◆ **Given data**:
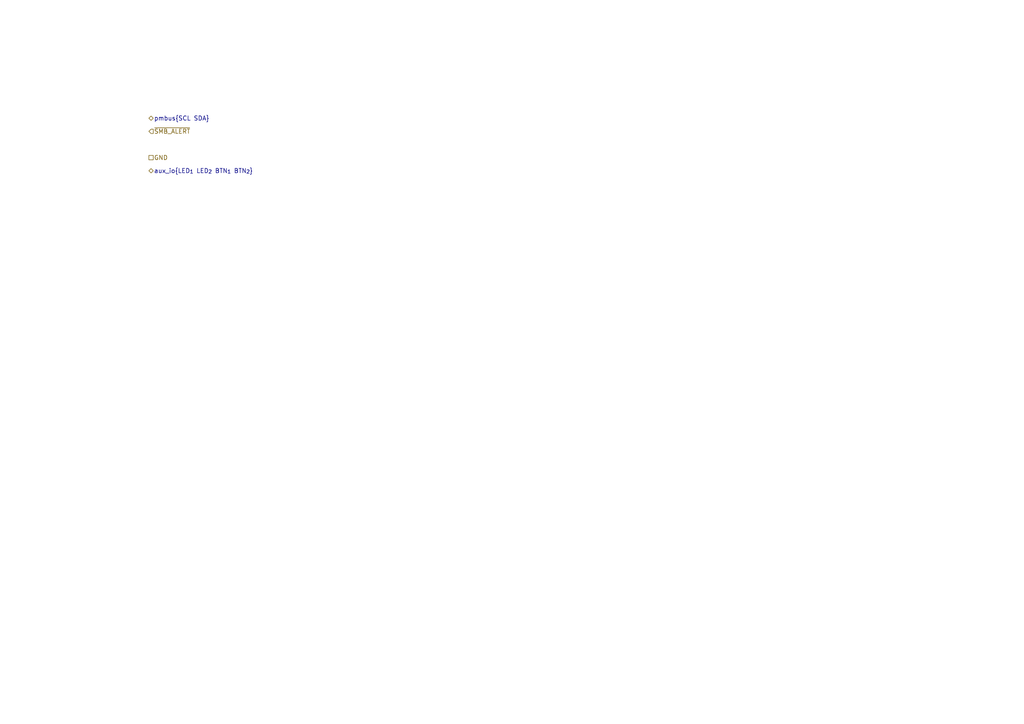
<source format=kicad_sch>
(kicad_sch (version 20210406) (generator eeschema)

  (uuid 53078d2b-6e95-425c-bc5e-0469a765fc84)

  (paper "A4")

  (title_block
    (title "Common Slot to ATX Adapter")
    (rev "1")
  )

  



  (hierarchical_label "pmbus{SCL SDA}" (shape bidirectional) (at 43.18 34.29 0)
    (effects (font (size 1.27 1.27)) (justify left))
    (uuid c6e1d70d-de3e-4a66-be32-2f14a0c1069e)
  )
  (hierarchical_label "~SMB_ALERT" (shape input) (at 43.18 38.1 0)
    (effects (font (size 1.27 1.27)) (justify left))
    (uuid 274b4266-da1c-4f75-8aae-70b244fef9cd)
  )
  (hierarchical_label "GND" (shape passive) (at 43.18 45.72 0)
    (effects (font (size 1.27 1.27)) (justify left))
    (uuid 15ced68e-136c-4ecd-a2ed-155af02c2913)
  )
  (hierarchical_label "aux_io{LED_{1} LED_{2} BTN_{1} BTN_{2}}" (shape bidirectional) (at 43.18 49.53 0)
    (effects (font (size 1.27 1.27)) (justify left))
    (uuid 9bcdb46d-10b5-4b73-91b9-9e2e6d61f5dd)
  )
)

</source>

◆ **Task objective**:
Pictures should be left out when the records above are restated exactly.

◆ **Written solution**:
<source format=kicad_sch>
(kicad_sch (version 20210406) (generator eeschema)

  (uuid 53078d2b-6e95-425c-bc5e-0469a765fc84)

  (paper "A4")

  (title_block
    (title "Common Slot to ATX Adapter")
    (rev "1")
  )

  



  (hierarchical_label "pmbus{SCL SDA}" (shape bidirectional) (at 43.18 34.29 0)
    (effects (font (size 1.27 1.27)) (justify left))
    (uuid c6e1d70d-de3e-4a66-be32-2f14a0c1069e)
  )
  (hierarchical_label "~SMB_ALERT" (shape input) (at 43.18 38.1 0)
    (effects (font (size 1.27 1.27)) (justify left))
    (uuid 274b4266-da1c-4f75-8aae-70b244fef9cd)
  )
  (hierarchical_label "GND" (shape passive) (at 43.18 45.72 0)
    (effects (font (size 1.27 1.27)) (justify left))
    (uuid 15ced68e-136c-4ecd-a2ed-155af02c2913)
  )
  (hierarchical_label "aux_io{LED_{1} LED_{2} BTN_{1} BTN_{2}}" (shape bidirectional) (at 43.18 49.53 0)
    (effects (font (size 1.27 1.27)) (justify left))
    (uuid 9bcdb46d-10b5-4b73-91b9-9e2e6d61f5dd)
  )
)

</source>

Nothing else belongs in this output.